**Task brief**
Write the data out in full and word for word. Do not include images.

**Source data**

□ □ □ □

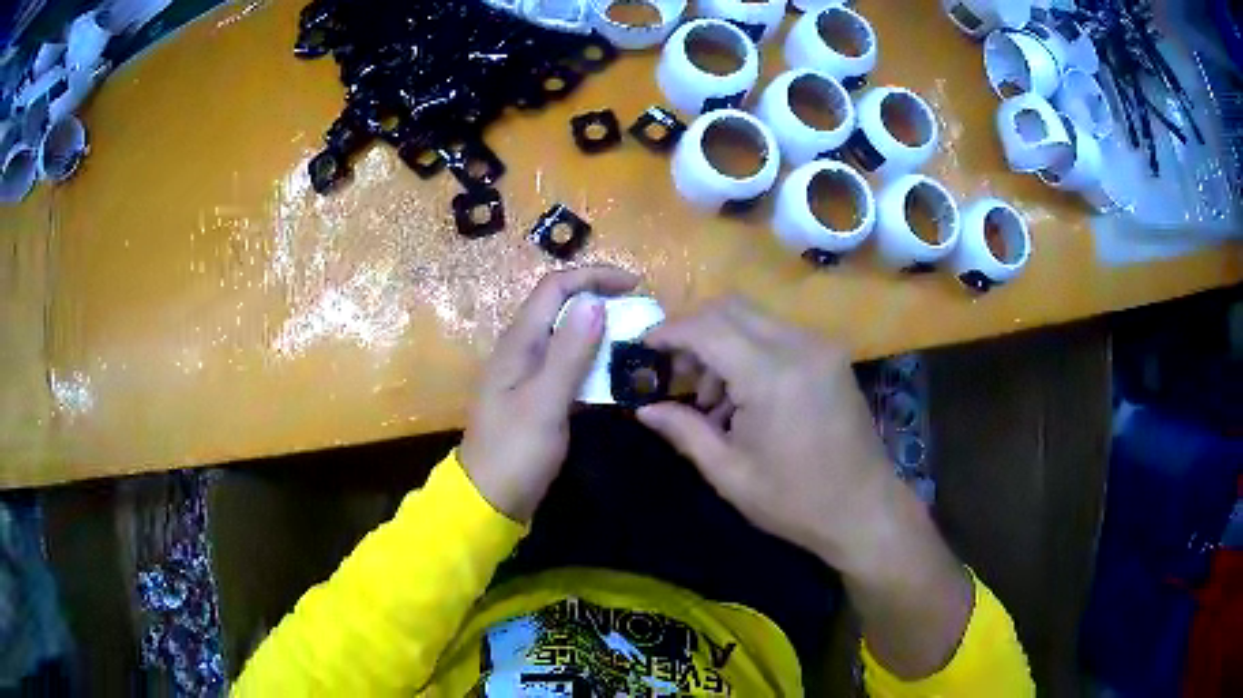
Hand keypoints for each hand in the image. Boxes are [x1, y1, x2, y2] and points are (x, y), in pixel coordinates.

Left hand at [460, 266, 638, 521]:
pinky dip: (594, 364)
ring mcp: (529, 374)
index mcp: (518, 343)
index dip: (593, 278)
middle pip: (562, 308)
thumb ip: (569, 353)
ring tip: (637, 343)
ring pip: (568, 338)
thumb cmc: (514, 451)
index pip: (555, 288)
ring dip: (601, 334)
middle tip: (641, 315)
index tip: (635, 286)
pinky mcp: (539, 397)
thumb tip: (594, 302)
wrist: (490, 499)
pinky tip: (617, 378)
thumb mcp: (545, 403)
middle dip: (601, 301)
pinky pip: (570, 367)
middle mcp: (522, 350)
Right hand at [639, 297, 972, 677]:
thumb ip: (684, 431)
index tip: (643, 347)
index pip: (707, 327)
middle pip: (730, 307)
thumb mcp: (730, 474)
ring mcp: (820, 346)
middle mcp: (799, 345)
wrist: (865, 509)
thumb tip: (644, 408)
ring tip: (711, 396)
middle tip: (674, 371)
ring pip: (753, 316)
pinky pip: (777, 332)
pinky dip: (749, 348)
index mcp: (771, 376)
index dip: (669, 331)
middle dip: (693, 330)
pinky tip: (744, 393)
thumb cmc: (795, 501)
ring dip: (721, 340)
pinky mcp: (831, 355)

□ □ □ □

**Answer space**
Hand keypoints for each hand in the image. Boxes are [x1, y1, x2, y2] and points are (x, y), in pixel coordinates.

Left hand at [460, 266, 638, 521]:
pinky dip: (594, 364)
ring mcp: (529, 374)
index mcp: (518, 343)
index dip: (593, 278)
middle pip: (562, 308)
thumb ip: (569, 353)
ring tip: (637, 343)
ring pip: (568, 338)
thumb cmc: (514, 451)
index pip: (555, 288)
ring dip: (601, 334)
middle tip: (641, 315)
index tip: (635, 286)
pinky mcp: (539, 397)
thumb tip: (594, 302)
wrist: (490, 499)
pinky tip: (617, 378)
thumb mcp: (545, 403)
middle dip: (601, 301)
pinky pip: (570, 367)
middle mcp: (522, 350)
Right hand at [639, 297, 972, 677]:
thumb ip: (684, 431)
index tip: (643, 347)
index pip: (707, 327)
middle pip: (730, 307)
thumb mcp: (730, 474)
ring mcp: (820, 346)
middle mcp: (799, 345)
wrist: (865, 509)
thumb tip: (644, 408)
ring tip: (711, 396)
middle tip: (674, 371)
ring pip: (753, 316)
pinky pip: (777, 332)
pinky dip: (749, 348)
index mcp: (771, 376)
index dip: (669, 331)
middle dip: (693, 330)
pinky tip: (744, 393)
thumb cmc: (795, 501)
ring dip: (721, 340)
pinky mcp: (831, 355)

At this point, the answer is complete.